North Korea will challenge the team of U.S. President-elect Barack Obama after it takes office next week and may try brinkmanship to increase its bargaining leverage, President George W. Bush's top Asia adviser said in Washington on Wednesday.
No date has been set for the return of South Korean nuclear envoy Hwang Joon-kook, leading one of the few nuclear delegations the South has ever sent to its secretive neighbor, the foreign ministry said.
Hwang told reporters in Seoul Tuesday he would discuss the purchase of 14,000 unused fuel rods from the North's nuclear plant as part of a disarmament-for-aid deal the North struck with China, Japan, Russia, South Korea and the United States.
The South might be able to extract material from the rods to use in its civilian nuclear program, an expert said.

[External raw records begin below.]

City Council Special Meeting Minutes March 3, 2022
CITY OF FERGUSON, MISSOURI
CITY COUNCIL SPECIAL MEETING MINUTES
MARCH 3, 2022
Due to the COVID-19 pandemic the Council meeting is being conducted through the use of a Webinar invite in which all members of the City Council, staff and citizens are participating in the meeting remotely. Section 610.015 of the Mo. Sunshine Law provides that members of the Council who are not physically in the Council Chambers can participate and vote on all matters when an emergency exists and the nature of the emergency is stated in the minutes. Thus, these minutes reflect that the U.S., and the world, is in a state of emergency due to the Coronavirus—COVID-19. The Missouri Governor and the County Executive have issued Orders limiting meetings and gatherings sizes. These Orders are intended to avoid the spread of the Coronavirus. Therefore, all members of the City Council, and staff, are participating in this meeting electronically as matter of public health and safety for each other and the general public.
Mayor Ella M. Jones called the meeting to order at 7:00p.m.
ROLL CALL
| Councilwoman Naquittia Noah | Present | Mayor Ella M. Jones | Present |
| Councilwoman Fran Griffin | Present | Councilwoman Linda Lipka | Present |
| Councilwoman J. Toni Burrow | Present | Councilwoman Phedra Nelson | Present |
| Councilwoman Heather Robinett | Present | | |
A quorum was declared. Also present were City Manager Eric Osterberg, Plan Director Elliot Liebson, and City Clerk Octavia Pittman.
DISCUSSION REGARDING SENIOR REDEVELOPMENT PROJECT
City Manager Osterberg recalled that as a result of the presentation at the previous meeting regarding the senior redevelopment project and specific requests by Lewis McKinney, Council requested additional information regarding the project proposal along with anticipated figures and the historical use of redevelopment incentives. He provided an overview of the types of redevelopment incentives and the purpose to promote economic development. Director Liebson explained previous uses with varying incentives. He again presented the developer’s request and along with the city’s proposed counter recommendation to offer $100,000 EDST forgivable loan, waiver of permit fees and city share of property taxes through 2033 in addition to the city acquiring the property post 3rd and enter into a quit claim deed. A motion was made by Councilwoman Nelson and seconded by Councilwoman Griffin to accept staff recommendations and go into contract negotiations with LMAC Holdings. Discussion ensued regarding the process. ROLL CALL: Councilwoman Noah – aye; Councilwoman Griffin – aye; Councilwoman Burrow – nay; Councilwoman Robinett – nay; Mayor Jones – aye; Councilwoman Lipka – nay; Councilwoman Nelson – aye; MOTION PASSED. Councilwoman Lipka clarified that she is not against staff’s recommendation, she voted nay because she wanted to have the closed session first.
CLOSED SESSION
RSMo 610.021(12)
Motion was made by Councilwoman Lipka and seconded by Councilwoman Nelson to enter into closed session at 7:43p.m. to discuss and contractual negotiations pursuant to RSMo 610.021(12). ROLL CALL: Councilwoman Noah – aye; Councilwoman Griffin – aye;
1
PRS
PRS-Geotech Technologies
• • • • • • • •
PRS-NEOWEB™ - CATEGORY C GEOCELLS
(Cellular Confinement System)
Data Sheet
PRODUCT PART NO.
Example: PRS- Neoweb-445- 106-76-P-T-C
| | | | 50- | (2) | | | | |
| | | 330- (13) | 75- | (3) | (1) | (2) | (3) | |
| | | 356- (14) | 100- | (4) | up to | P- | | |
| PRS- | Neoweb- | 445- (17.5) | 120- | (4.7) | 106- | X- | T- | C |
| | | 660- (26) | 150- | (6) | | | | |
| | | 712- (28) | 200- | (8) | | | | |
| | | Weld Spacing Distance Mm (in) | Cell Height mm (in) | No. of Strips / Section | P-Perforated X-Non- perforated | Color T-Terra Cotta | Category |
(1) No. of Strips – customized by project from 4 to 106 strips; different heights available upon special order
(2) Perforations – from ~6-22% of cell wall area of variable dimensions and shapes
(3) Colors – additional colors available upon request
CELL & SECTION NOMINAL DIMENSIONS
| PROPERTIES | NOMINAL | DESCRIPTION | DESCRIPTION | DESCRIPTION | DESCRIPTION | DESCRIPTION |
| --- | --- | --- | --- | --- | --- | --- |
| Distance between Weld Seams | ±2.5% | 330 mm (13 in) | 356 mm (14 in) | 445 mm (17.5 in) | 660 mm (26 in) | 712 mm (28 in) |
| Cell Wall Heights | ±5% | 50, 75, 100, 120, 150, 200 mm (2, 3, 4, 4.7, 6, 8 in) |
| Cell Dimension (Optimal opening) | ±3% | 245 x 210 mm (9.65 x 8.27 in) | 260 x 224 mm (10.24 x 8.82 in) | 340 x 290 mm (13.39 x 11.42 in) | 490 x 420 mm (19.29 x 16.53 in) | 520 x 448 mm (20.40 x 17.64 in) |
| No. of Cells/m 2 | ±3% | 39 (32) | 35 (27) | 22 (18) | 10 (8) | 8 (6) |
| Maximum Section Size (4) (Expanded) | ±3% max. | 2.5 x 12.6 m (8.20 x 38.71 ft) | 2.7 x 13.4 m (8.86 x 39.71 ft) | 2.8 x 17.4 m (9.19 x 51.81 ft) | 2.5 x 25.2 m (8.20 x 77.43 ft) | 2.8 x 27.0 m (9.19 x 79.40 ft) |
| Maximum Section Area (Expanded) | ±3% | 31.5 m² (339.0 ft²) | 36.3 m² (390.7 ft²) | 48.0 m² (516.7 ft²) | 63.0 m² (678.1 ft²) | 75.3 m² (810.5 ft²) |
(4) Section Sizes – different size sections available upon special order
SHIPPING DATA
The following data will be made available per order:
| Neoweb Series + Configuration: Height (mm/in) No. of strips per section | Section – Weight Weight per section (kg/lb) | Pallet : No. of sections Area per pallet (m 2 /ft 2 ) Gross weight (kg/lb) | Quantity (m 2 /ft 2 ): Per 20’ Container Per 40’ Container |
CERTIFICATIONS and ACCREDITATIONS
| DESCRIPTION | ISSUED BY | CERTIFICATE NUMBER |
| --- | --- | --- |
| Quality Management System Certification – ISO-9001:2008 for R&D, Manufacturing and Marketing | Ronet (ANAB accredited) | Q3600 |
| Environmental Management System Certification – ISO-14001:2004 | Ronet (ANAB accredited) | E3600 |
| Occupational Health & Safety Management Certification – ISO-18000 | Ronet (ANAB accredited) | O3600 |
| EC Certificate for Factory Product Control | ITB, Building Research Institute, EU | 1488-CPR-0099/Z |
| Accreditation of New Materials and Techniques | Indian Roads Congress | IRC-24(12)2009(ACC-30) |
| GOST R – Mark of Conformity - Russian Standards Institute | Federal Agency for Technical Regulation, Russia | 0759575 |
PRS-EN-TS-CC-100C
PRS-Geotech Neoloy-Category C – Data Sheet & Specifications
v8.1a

The North, which was hit with U.N. sanctions after its October 2006 nuclear test, cannot sell the rods overseas due to export controls and could try to dispose of them by having one of the five powers in the nuclear talks act as an intermediary.
The rods, if processed in a reactor, could produce enough plutonium for at least one or perhaps two nuclear weapons. The five powers have been in talks for months about their export.
The North has sent mixed signals in the past few weeks about how it will conduct its nuclear dealings.
It appeared to have extended an olive branch to Obama by saying in a New Year's message it was willing to work with countries that were friendly.
But Tuesday, a North Korean foreign ministry spokesman issued a harshly worded statement that said Pyongyang wanted to check that the U.S. military was not deploying nuclear weapons in the South and demanded Washington end its nuclear deterrent.
"We will never do such a thing as showing our nuclear weapons first even in 100 years unless the U.S. hostile policy and nuclear threat to the DPRK (North Korea) are fundamentally terminated," the spokesman said, according to its official media.
He added that if the U.S. "nuclear umbrella" was removed, the North would feel no need to keep its nuclear weapons. While the United States says it has no nuclear weapons in South Korea, it is bound guarantee to Seoul's security and it has long-range nuclear capabilities.
South Korea's foreign ministry Thursday criticized the North for its statement, which Seoul said ran counter to the principles of the six-way nuclear negotiations.
If North Korea wants to raise tension, it could try to restore its plutonium-producing nuclear plant, which it has been taking apart under the deal in return for aid and better diplomatic standing.
Nuclear experts said it could resume operation at its plant that separates plutonium from spent fuel in a few months.
North Korea's already weak economy will be dragged down even further the longer the nuclear talks are stalled because Washington has called for a suspension of most aid to North Korea for not abiding by the disarmament deal, which experts said could lead it back to the bargaining table.